When I wrote the PCG paper back in 2014, I failed really badly when talking about prediction difficulty. When people first started reading the paper and discussing it on the Internet, I realized I had missed the mark, and made sure that the page on this website about predictability had a more nuanced and measured tone, but today I think even that page didn't make the points clearly enough. Possibly I'll fail again today, but let's have another go at trying to articulate the issues.
How the PCG Paper Failed at Discussing Predictability
To mathematicians, the PCG paper failed to make a convincing argument that predictability should be a pressing worry for anyone. This comment from a recent hacker-news thread discussing the PCG paper captures that viewpoint admirably:
But I'll confess to not really understanding what all the fuss is about insecure generators.
I got similar comments from some of the TOMS reviewers when I eventually got their response to my journal submission of the PCG paper.

**Supplied data**
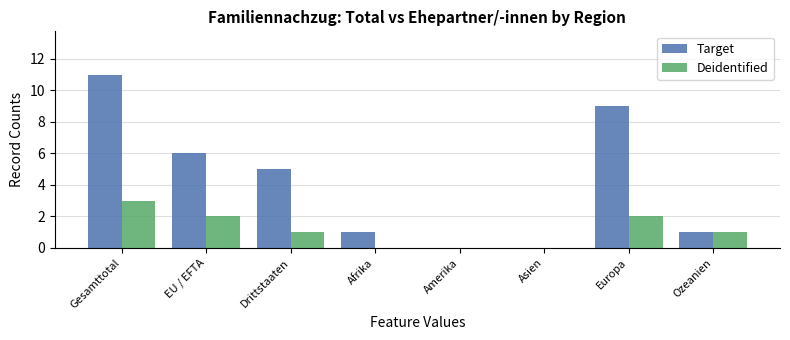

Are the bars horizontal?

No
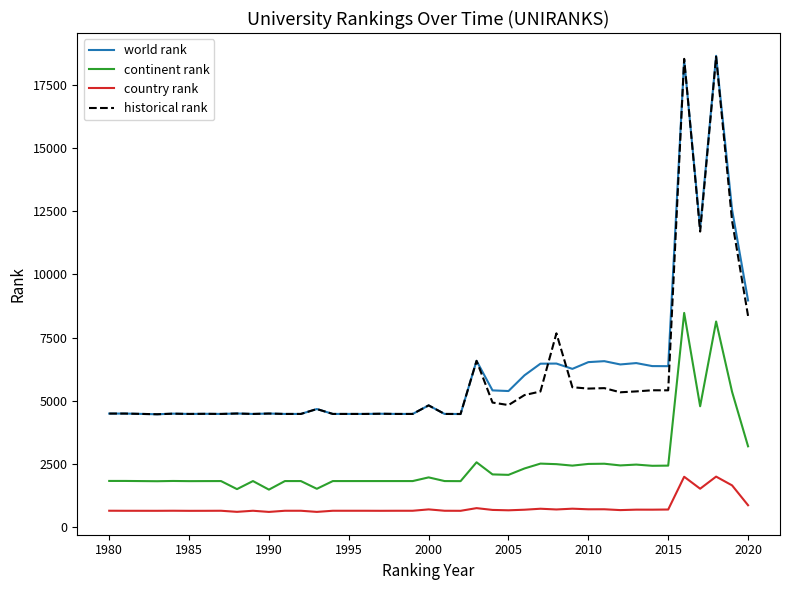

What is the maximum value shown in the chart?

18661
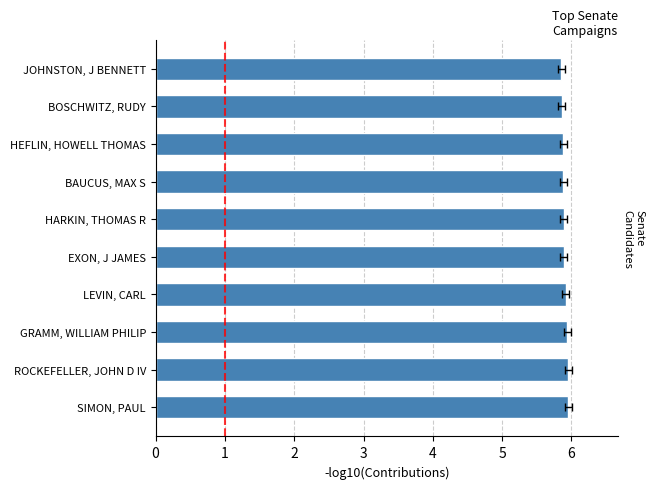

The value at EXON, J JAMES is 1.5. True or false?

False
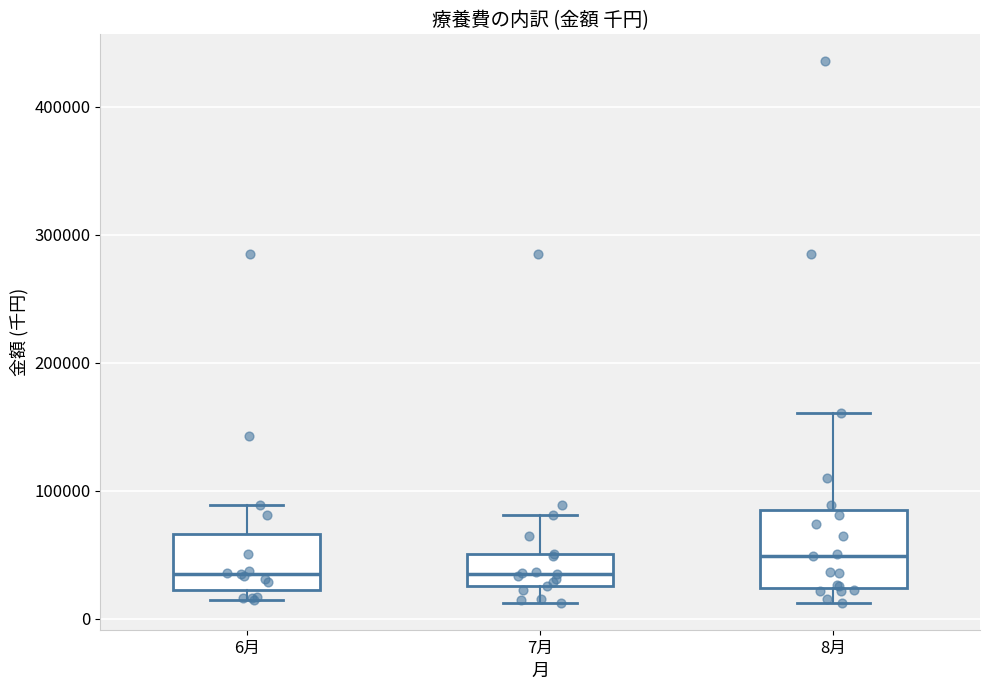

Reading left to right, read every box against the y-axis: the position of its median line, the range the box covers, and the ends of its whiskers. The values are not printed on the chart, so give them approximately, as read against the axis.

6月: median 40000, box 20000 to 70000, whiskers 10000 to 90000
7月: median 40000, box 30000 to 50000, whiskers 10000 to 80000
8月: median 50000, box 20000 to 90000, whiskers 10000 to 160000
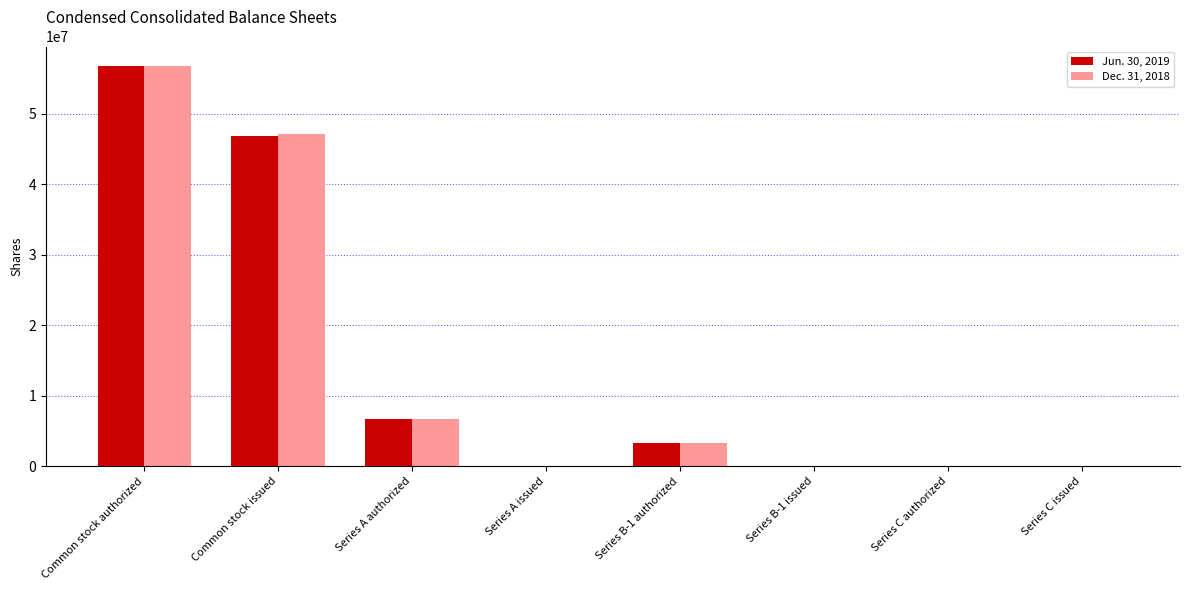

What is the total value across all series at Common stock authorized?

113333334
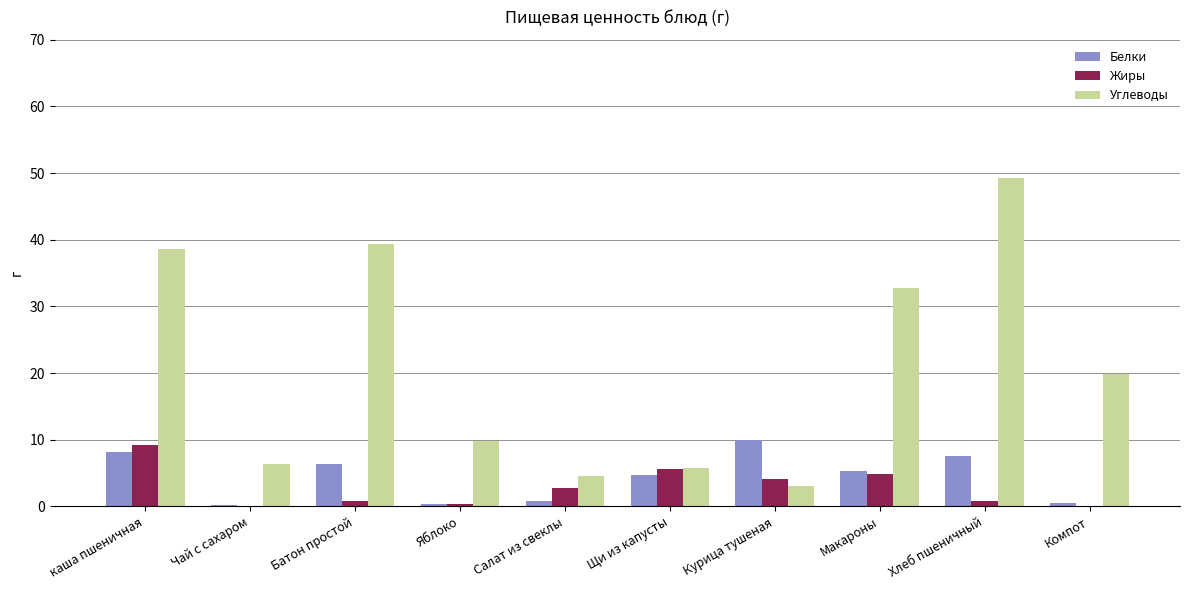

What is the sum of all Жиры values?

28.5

**Task requirements**
**1.** Echo the passage on PCG predictability word for word, starting with "How the PCG" and going on through "about insecure generators.".
**2.** Duplicate every line of the records that follow the text exactly, omitting the pictures.

**Task solutions**
**1.**
How the PCG Paper Failed at Discussing Predictability
To mathematicians, the PCG paper failed to make a convincing argument that predictability should be a pressing worry for anyone. This comment from a recent hacker-news thread discussing the PCG paper captures that viewpoint admirably:
But I'll confess to not really understanding what all the fuss is about insecure generators.

**2.**
Are the bars horizontal?

No

What is the maximum value shown in the chart?

18661

The value at EXON, J JAMES is 1.5. True or false?

False

Reading left to right, read every box against the y-axis: the position of its median line, the range the box covers, and the ends of its whiskers. The values are not printed on the chart, so give them approximately, as read against the axis.

6月: median 40000, box 20000 to 70000, whiskers 10000 to 90000
7月: median 40000, box 30000 to 50000, whiskers 10000 to 80000
8月: median 50000, box 20000 to 90000, whiskers 10000 to 160000

What is the total value across all series at Common stock authorized?

113333334

What is the sum of all Жиры values?

28.5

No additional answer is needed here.